• [Dataset entries]
___

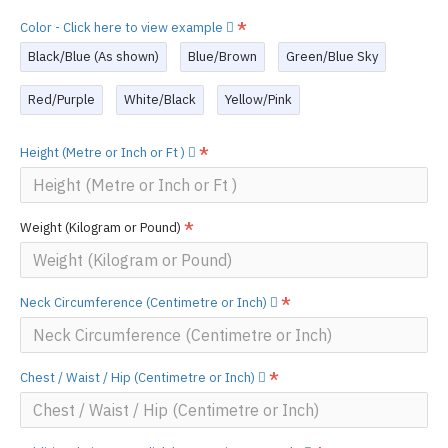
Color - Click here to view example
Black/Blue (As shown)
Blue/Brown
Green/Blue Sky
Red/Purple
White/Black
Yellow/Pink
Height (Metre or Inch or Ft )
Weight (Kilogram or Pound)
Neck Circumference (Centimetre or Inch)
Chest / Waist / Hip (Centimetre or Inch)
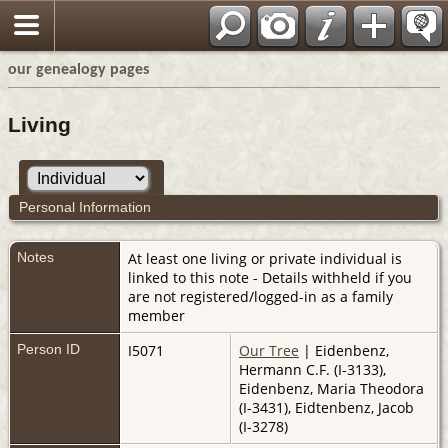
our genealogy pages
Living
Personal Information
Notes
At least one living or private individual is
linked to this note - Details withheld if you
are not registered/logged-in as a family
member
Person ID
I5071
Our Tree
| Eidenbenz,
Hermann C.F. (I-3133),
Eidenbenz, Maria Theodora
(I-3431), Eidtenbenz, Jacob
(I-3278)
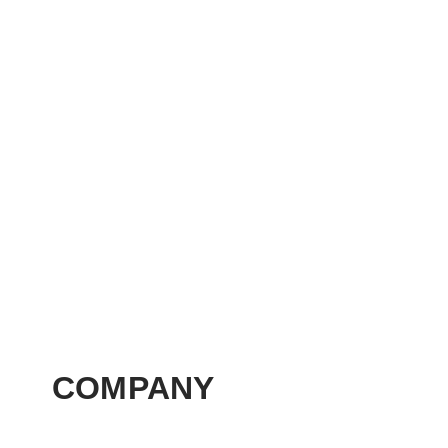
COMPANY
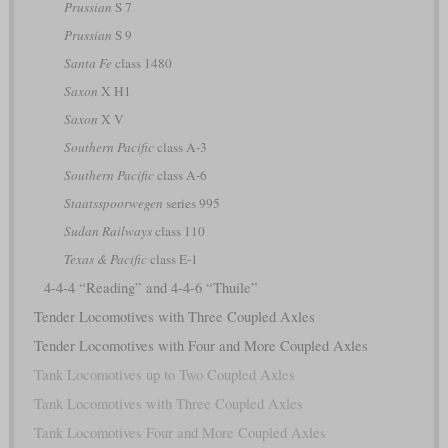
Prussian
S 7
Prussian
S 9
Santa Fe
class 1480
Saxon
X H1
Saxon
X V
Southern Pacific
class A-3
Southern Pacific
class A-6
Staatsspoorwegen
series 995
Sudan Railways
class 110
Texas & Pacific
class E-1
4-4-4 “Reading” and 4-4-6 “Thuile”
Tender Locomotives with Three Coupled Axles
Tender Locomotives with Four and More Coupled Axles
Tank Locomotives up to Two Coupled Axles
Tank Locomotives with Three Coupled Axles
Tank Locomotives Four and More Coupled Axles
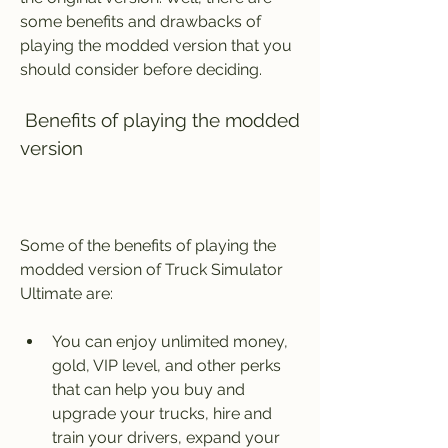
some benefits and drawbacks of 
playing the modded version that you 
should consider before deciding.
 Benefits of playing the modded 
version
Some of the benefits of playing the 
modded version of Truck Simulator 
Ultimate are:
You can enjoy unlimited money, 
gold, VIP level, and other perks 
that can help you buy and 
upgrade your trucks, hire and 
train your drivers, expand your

___

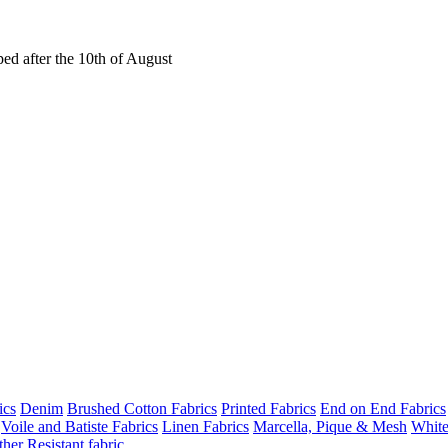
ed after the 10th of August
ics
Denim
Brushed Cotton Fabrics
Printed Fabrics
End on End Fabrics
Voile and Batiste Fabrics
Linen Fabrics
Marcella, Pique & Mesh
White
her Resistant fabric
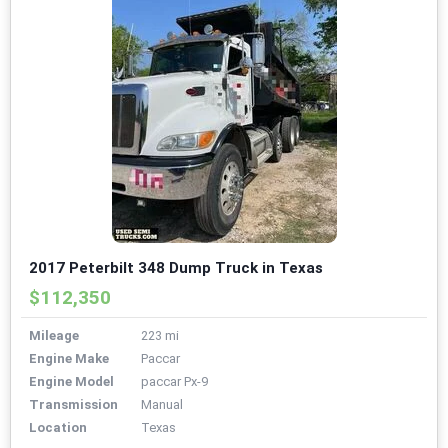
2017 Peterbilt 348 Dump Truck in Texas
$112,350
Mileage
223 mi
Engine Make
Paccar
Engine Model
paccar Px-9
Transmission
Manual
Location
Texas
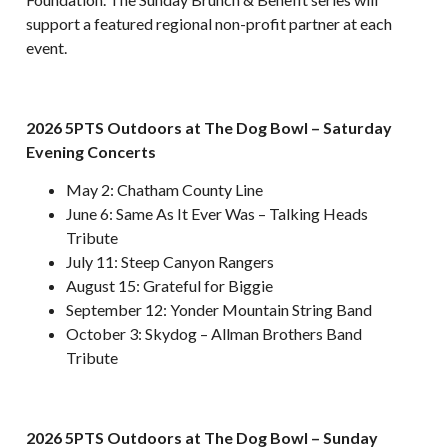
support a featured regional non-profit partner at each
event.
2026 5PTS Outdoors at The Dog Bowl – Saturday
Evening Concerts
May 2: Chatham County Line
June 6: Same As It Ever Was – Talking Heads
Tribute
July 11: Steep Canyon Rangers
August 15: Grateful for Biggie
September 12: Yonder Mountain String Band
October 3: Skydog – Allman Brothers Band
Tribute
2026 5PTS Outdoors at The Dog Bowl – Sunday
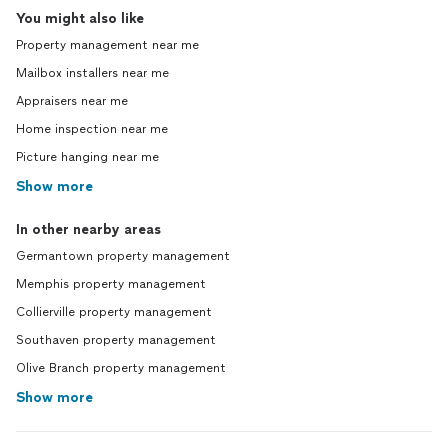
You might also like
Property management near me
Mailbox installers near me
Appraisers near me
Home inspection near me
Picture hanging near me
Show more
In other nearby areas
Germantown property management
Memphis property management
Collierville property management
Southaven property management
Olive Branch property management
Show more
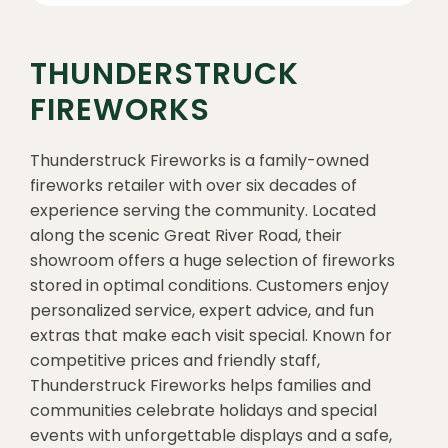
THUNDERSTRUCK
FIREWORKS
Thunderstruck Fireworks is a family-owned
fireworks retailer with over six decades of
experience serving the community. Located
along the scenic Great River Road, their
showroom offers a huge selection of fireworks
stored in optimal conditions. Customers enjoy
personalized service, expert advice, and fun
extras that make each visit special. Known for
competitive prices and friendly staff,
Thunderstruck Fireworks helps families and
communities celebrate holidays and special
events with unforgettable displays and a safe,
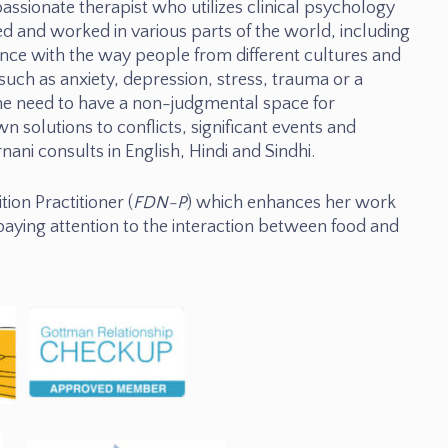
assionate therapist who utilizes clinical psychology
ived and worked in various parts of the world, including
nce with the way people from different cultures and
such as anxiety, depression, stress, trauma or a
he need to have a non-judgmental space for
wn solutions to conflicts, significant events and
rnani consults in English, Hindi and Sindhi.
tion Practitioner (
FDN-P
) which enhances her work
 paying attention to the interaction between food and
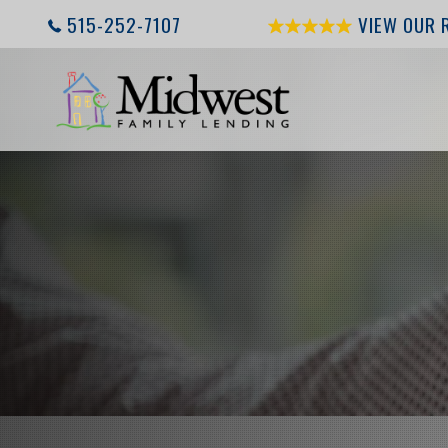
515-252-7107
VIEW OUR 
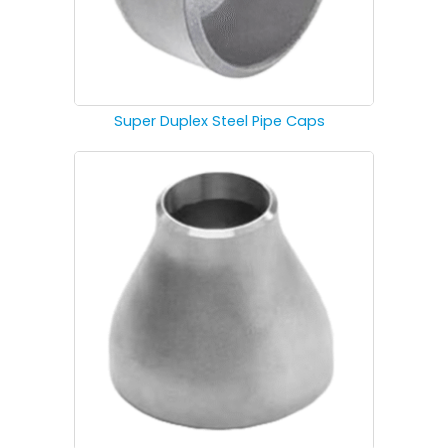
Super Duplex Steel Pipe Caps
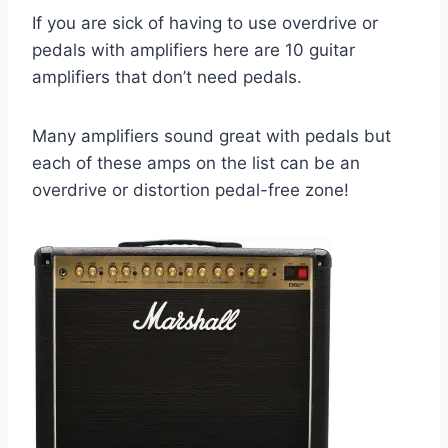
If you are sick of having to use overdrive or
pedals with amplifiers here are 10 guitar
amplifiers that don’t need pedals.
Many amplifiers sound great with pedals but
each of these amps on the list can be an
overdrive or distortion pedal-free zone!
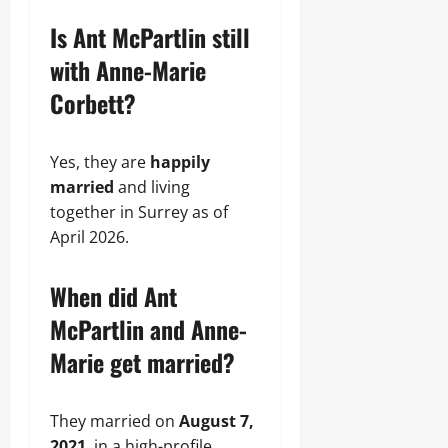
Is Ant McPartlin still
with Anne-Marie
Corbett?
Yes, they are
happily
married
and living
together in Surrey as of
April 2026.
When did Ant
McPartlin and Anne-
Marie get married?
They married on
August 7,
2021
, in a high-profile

___

Rewrite the lines from the line with "Super Duplex Steel Pipe Caps" to the line with "in a high-profile", putting "amps" wherever "amplifiers" appears and leaving everything else unchanged. Leave the pictures out.

• [ANSWER SECTION]
Super Duplex Steel Pipe Caps
If you are sick of having to use overdrive or
pedals with amps here are 10 guitar
amps that don’t need pedals.
Many amps sound great with pedals but
each of these amps on the list can be an
overdrive or distortion pedal-free zone!
Is Ant McPartlin still
with Anne-Marie
Corbett?
Yes, they are
happily
married
and living
together in Surrey as of
April 2026.
When did Ant
McPartlin and Anne-
Marie get married?
They married on
August 7,
2021
, in a high-profile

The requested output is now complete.